Task data:

+++

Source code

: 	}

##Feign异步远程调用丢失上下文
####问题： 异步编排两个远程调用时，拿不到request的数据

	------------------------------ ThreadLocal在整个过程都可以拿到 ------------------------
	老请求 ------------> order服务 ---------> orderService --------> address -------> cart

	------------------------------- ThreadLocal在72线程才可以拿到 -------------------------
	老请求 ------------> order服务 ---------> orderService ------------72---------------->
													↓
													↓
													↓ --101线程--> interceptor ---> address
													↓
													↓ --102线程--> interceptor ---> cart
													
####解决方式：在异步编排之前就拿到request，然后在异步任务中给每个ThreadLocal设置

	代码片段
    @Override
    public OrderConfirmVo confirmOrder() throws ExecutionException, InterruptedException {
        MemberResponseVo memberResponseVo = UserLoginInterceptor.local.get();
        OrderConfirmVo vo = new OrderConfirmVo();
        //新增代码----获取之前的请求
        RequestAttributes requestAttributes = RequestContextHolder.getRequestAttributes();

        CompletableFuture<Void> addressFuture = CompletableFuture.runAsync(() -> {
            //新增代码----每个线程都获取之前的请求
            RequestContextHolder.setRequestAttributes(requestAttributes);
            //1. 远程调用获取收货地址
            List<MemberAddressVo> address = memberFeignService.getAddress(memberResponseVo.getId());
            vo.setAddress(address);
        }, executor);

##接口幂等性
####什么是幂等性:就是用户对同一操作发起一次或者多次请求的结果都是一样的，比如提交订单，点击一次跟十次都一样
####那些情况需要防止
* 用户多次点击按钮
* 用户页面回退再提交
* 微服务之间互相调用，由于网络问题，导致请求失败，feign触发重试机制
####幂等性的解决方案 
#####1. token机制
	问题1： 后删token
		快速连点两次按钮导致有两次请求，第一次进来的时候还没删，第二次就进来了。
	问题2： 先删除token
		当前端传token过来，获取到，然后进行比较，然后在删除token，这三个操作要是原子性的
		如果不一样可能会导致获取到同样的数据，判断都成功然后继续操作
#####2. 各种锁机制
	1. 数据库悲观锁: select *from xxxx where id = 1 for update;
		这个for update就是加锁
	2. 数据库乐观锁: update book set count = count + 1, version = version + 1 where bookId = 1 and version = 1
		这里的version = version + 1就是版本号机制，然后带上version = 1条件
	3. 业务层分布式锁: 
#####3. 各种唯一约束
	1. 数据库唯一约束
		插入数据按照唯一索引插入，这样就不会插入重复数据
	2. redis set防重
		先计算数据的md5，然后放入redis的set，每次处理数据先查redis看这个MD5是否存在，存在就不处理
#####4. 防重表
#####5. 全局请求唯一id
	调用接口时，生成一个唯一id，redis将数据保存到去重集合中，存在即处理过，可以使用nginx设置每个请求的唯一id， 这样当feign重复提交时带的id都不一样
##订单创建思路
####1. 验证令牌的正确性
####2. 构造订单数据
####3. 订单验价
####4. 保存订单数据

+++

Copy the material verbatim, starting at its very beginning and ending with the line that contains "老请求 ------------> order服务 ---------> orderService -------->", including both ends.

Answer box:
Source code

: 	}

##Feign异步远程调用丢失上下文
####问题： 异步编排两个远程调用时，拿不到request的数据

	------------------------------ ThreadLocal在整个过程都可以拿到 ------------------------
	老请求 ------------> order服务 ---------> orderService --------> address -------> cart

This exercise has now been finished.